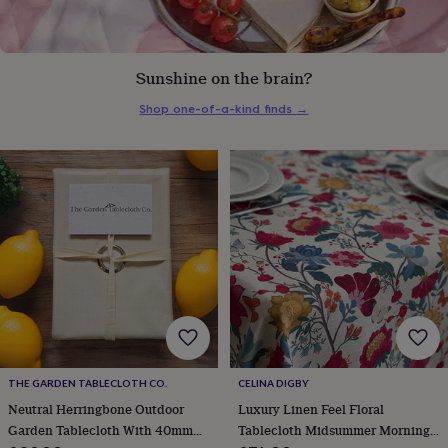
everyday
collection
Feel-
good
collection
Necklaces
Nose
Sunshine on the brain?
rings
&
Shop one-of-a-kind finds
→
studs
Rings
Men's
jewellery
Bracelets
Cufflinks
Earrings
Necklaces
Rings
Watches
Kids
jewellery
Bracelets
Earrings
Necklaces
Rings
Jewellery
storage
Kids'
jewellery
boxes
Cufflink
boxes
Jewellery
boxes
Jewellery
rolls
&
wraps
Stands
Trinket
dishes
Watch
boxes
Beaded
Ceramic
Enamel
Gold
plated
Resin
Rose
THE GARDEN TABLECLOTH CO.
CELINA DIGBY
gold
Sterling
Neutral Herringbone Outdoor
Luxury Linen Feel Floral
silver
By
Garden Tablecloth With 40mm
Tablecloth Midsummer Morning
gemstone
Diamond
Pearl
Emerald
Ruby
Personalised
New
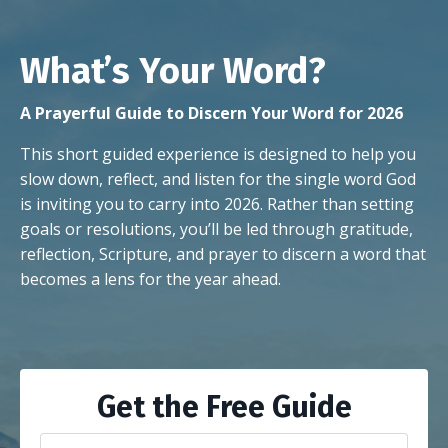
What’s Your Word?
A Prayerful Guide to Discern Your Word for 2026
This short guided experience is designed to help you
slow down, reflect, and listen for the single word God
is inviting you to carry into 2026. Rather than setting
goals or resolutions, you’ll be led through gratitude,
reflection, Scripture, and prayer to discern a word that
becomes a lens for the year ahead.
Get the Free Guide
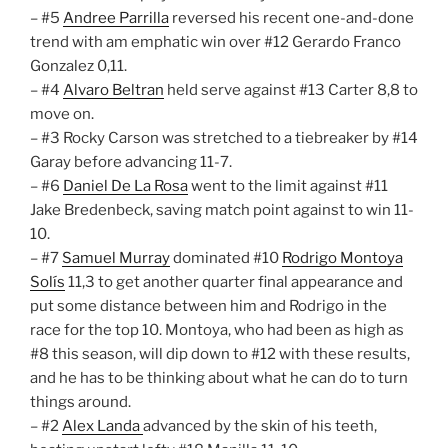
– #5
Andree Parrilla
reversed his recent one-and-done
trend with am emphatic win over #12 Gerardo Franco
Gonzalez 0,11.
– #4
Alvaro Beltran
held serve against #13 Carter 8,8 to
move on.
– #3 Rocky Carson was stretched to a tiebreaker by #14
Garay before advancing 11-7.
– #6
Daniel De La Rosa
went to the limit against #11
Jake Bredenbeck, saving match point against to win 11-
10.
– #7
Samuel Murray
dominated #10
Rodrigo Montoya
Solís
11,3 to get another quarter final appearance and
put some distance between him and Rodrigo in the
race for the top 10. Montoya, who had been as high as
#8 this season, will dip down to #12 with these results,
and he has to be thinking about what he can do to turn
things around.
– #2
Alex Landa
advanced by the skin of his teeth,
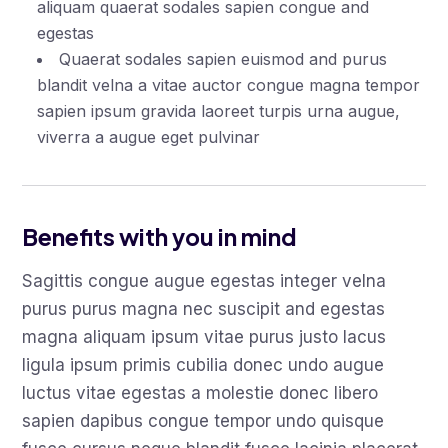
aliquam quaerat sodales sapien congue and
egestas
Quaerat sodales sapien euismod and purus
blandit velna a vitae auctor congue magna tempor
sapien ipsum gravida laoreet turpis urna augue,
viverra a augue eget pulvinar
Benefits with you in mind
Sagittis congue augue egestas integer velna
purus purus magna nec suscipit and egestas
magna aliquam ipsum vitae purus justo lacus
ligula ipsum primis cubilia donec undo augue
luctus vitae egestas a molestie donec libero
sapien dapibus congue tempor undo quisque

What the task requires
Starting with the first line of the records above and stopping after the line containing "This short guided", repeat every line exactly and leave out the pictures.

Response area
everyday
collection
Feel-
good
collection
Necklaces
Nose
Sunshine on the brain?
rings
&
Shop one-of-a-kind finds
→
studs
Rings
Men's
jewellery
Bracelets
Cufflinks
Earrings
Necklaces
Rings
Watches
Kids
jewellery
Bracelets
Earrings
Necklaces
Rings
Jewellery
storage
Kids'
jewellery
boxes
Cufflink
boxes
Jewellery
boxes
Jewellery
rolls
&
wraps
Stands
Trinket
dishes
Watch
boxes
Beaded
Ceramic
Enamel
Gold
plated
Resin
Rose
THE GARDEN TABLECLOTH CO.
CELINA DIGBY
gold
Sterling
Neutral Herringbone Outdoor
Luxury Linen Feel Floral
silver
By
Garden Tablecloth With 40mm
Tablecloth Midsummer Morning
gemstone
Diamond
Pearl
Emerald
Ruby
Personalised
New
What’s Your Word?
A Prayerful Guide to Discern Your Word for 2026
This short guided experience is designed to help you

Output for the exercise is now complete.